**Exercise requirements**
Repeat the records below in their entirety, exactly.

**Given data**
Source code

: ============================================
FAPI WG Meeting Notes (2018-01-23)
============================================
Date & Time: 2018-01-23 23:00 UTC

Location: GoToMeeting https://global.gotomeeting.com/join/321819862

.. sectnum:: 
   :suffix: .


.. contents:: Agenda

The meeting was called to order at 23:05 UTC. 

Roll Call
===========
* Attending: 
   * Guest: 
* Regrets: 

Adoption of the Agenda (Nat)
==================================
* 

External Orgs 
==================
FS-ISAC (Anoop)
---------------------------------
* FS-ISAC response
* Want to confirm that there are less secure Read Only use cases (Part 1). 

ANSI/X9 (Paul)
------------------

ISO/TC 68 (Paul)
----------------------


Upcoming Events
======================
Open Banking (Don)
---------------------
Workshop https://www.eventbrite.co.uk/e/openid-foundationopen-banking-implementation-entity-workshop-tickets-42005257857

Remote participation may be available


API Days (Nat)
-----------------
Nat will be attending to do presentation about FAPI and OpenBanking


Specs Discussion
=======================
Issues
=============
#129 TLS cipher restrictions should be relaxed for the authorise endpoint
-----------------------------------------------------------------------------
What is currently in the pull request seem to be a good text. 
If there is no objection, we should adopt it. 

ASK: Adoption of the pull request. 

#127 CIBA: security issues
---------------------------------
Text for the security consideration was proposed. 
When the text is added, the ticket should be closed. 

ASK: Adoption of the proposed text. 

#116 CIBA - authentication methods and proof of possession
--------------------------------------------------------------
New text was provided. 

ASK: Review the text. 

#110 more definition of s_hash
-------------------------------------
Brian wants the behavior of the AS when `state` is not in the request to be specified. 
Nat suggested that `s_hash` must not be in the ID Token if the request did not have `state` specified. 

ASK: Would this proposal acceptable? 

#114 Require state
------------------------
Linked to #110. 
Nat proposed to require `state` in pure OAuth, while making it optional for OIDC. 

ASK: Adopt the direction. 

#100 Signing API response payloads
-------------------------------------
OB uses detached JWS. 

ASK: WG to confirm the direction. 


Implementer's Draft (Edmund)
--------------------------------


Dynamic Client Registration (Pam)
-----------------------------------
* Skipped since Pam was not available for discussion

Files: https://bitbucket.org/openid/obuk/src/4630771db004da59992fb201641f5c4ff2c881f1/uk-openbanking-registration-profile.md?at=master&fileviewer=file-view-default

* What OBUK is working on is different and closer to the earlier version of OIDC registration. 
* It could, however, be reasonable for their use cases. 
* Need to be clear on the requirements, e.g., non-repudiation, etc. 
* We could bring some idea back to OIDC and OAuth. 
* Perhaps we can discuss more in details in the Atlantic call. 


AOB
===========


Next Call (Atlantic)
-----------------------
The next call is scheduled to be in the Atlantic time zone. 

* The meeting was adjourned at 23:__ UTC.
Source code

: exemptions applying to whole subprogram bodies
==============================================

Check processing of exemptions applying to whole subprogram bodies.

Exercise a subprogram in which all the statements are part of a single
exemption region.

**Output below**
Source code

: ============================================
FAPI WG Meeting Notes (2018-01-23)
============================================
Date & Time: 2018-01-23 23:00 UTC

Location: GoToMeeting https://global.gotomeeting.com/join/321819862

.. sectnum:: 
   :suffix: .


.. contents:: Agenda

The meeting was called to order at 23:05 UTC. 

Roll Call
===========
* Attending: 
   * Guest: 
* Regrets: 

Adoption of the Agenda (Nat)
==================================
* 

External Orgs 
==================
FS-ISAC (Anoop)
---------------------------------
* FS-ISAC response
* Want to confirm that there are less secure Read Only use cases (Part 1). 

ANSI/X9 (Paul)
------------------

ISO/TC 68 (Paul)
----------------------


Upcoming Events
======================
Open Banking (Don)
---------------------
Workshop https://www.eventbrite.co.uk/e/openid-foundationopen-banking-implementation-entity-workshop-tickets-42005257857

Remote participation may be available


API Days (Nat)
-----------------
Nat will be attending to do presentation about FAPI and OpenBanking


Specs Discussion
=======================
Issues
=============
#129 TLS cipher restrictions should be relaxed for the authorise endpoint
-----------------------------------------------------------------------------
What is currently in the pull request seem to be a good text. 
If there is no objection, we should adopt it. 

ASK: Adoption of the pull request. 

#127 CIBA: security issues
---------------------------------
Text for the security consideration was proposed. 
When the text is added, the ticket should be closed. 

ASK: Adoption of the proposed text. 

#116 CIBA - authentication methods and proof of possession
--------------------------------------------------------------
New text was provided. 

ASK: Review the text. 

#110 more definition of s_hash
-------------------------------------
Brian wants the behavior of the AS when `state` is not in the request to be specified. 
Nat suggested that `s_hash` must not be in the ID Token if the request did not have `state` specified. 

ASK: Would this proposal acceptable? 

#114 Require state
------------------------
Linked to #110. 
Nat proposed to require `state` in pure OAuth, while making it optional for OIDC. 

ASK: Adopt the direction. 

#100 Signing API response payloads
-------------------------------------
OB uses detached JWS. 

ASK: WG to confirm the direction. 


Implementer's Draft (Edmund)
--------------------------------


Dynamic Client Registration (Pam)
-----------------------------------
* Skipped since Pam was not available for discussion

Files: https://bitbucket.org/openid/obuk/src/4630771db004da59992fb201641f5c4ff2c881f1/uk-openbanking-registration-profile.md?at=master&fileviewer=file-view-default

* What OBUK is working on is different and closer to the earlier version of OIDC registration. 
* It could, however, be reasonable for their use cases. 
* Need to be clear on the requirements, e.g., non-repudiation, etc. 
* We could bring some idea back to OIDC and OAuth. 
* Perhaps we can discuss more in details in the Atlantic call. 


AOB
===========


Next Call (Atlantic)
-----------------------
The next call is scheduled to be in the Atlantic time zone. 

* The meeting was adjourned at 23:__ UTC.
Source code

: exemptions applying to whole subprogram bodies
==============================================

Check processing of exemptions applying to whole subprogram bodies.

Exercise a subprogram in which all the statements are part of a single
exemption region.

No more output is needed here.